Secondo noi, la filosofia delle fasce di reddito dello studente può essere uno degli elementi presi in considerazione nell’eventuale assegnazione di un prestito, ma non deve assolutamente essere né l’unico né il più importante. Altrimenti si perpetua anche in questa riforma “liberale” la categoria tutta italiana degli studenti “giovani” fino a 30/35 anni, i quali, nonostante la loro maggiore età sia stata stabilita a 18 anni, continuano a dipendere alla famiglia di origine senza avere alcuna autonomia gestionale della loro vita. Considerare il reddito della famiglia nell’assegnazione dei finanziamenti impedisce l’autonomia dello studente e di fatto lo discrimina.

Il problema non è applicare rette scolastiche “politiche” o premiare i “poveri”, ma piuttosto consentire a tutti i meritevoli di partecipare prima a un concorso di ammissione all’università, e quindi a un concorso per un prestito che li seguirà per tutta la loro vita universitaria. Forse, ancora una volta, non sarà casuale che la retta di Harvard University sia di circa 45,000 dollari all’anno per tutti, ma che la percentuale di studenti delle classi meno privilegiate che riescono a iscriversi e a proseguire fino in fondo i loro studi sia ben più alta di quella degli universitari italiani, che sono praticamente ancora fermi a quel 6% di figli della classi a più basso reddito, contro cui già si batteva il movimento studentesco della fine degli anni sessanta.
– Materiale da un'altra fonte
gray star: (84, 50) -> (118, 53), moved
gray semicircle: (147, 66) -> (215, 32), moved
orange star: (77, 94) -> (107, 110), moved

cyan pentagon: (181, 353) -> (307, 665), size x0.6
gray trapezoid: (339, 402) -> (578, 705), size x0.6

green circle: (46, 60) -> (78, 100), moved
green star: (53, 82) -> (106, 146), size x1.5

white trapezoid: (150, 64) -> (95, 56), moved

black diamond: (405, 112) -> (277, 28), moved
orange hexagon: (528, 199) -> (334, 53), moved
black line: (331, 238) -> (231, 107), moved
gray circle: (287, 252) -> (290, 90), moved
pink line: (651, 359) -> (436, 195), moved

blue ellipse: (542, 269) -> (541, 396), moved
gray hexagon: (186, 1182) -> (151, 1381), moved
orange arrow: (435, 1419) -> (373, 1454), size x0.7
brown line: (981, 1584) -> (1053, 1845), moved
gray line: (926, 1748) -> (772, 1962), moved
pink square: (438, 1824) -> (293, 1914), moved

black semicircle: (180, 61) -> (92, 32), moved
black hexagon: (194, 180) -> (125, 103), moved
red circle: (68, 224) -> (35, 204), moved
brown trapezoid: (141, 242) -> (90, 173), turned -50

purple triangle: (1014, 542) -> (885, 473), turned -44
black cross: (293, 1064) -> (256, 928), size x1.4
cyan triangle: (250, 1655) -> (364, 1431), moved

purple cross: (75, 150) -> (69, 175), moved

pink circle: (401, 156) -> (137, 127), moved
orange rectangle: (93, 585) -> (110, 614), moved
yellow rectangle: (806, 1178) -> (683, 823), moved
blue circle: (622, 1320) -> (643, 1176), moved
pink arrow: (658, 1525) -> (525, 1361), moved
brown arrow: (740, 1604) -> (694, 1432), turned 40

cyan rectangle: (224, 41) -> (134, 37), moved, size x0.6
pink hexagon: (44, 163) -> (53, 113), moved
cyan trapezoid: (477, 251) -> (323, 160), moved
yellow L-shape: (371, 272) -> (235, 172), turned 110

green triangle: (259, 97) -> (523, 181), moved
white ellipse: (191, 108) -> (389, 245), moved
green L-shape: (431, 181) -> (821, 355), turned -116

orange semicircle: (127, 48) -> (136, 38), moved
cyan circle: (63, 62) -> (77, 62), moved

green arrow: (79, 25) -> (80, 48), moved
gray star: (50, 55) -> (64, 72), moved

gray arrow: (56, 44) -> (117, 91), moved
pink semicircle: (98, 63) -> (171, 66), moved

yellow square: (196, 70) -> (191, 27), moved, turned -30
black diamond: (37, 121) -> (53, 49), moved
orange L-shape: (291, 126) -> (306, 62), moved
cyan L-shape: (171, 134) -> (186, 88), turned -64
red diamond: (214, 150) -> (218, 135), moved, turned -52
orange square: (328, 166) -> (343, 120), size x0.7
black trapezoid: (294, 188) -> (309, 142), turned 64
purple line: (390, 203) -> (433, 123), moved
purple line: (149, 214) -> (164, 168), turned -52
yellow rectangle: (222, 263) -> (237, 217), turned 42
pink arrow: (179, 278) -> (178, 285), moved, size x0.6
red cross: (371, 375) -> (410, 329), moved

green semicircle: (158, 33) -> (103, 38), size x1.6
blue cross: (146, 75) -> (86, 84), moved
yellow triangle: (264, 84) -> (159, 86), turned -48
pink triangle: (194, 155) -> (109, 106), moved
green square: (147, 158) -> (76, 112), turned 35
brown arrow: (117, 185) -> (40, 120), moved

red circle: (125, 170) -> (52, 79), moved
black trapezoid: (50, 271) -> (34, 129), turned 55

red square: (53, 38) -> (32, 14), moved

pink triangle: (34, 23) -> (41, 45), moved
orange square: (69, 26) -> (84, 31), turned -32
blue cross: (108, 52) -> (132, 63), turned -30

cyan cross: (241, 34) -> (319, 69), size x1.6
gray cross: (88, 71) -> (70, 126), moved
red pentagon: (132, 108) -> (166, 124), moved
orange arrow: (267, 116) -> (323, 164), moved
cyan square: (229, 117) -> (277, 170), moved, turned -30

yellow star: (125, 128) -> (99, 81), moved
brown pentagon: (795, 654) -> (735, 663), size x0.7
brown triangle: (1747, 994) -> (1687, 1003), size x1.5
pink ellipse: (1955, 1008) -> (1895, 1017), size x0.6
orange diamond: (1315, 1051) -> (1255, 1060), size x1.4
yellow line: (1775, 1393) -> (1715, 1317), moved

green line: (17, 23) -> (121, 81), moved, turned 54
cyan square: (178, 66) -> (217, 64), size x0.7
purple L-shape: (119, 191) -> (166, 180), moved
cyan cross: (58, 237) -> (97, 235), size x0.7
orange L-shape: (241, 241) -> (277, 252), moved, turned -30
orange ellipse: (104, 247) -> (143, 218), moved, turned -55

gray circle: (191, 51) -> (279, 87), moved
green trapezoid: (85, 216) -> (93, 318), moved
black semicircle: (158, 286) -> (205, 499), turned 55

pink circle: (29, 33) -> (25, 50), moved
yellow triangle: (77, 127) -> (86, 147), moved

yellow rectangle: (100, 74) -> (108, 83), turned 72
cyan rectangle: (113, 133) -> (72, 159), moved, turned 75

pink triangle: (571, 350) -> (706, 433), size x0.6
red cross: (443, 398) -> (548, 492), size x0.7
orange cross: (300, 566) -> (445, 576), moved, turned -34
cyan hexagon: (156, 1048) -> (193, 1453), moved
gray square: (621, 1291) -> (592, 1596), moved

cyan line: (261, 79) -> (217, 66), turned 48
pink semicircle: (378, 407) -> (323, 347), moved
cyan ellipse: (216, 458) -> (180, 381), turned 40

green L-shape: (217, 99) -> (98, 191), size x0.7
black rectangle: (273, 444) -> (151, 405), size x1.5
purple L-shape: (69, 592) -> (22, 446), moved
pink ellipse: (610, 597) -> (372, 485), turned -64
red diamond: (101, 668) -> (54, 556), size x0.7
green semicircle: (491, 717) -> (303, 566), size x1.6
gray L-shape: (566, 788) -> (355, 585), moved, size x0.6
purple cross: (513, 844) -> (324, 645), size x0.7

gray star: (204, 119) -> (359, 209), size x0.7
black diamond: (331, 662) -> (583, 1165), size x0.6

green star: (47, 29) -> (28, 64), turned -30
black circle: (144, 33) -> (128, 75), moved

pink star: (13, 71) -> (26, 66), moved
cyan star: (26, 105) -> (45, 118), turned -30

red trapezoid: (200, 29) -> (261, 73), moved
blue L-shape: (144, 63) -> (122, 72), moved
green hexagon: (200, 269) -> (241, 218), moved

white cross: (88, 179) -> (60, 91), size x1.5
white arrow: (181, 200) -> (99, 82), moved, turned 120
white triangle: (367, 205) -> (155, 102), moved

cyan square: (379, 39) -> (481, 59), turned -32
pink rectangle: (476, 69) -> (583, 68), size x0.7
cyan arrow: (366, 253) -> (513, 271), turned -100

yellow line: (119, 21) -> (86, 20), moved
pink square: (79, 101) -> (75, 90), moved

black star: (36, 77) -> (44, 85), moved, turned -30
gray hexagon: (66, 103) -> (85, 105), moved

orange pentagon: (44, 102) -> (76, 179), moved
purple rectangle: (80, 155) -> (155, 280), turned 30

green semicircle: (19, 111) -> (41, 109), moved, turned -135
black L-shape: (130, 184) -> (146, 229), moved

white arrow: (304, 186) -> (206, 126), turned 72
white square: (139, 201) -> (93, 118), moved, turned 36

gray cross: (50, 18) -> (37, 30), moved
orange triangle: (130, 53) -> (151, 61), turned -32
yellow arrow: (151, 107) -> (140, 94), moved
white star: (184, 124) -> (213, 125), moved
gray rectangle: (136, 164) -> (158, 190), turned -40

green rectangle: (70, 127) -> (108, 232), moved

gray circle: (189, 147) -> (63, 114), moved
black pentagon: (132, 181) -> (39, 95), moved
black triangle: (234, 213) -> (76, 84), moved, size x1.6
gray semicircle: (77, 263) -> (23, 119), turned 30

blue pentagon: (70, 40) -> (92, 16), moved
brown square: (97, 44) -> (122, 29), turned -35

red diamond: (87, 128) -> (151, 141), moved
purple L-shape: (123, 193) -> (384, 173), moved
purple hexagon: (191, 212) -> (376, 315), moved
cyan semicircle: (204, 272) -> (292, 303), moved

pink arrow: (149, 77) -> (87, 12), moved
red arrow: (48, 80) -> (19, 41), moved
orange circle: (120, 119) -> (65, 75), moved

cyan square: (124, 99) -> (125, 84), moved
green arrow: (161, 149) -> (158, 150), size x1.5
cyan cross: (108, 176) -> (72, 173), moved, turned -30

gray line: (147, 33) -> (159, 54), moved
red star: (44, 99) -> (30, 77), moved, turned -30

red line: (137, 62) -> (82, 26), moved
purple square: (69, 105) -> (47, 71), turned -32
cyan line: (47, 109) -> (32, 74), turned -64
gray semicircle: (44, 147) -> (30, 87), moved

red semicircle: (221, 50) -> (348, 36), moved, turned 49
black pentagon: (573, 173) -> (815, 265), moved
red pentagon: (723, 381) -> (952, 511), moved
Su altri elementi qualificanti del disegno di legge (l’Alta Commissione per l’accreditamento e la valutazione, il ruolo del Ministero, il numero chiuso, le griglie disciplinari minime, il reclutamento e la retribuzione dei docenti) ci riserviamo di intervenire in un’altra occasione. Quello della riforma dell’università è da troppo tempo un nodo fondamentale della progettazione di un nuovo paese, e naturalmente i ritocchi a un disegno di legge sono sempre possibili. Ma senza dubbio il disegno di legge che abbiamo letto va nella direzione giusta e va appoggiato fin d’ora fino in fondo.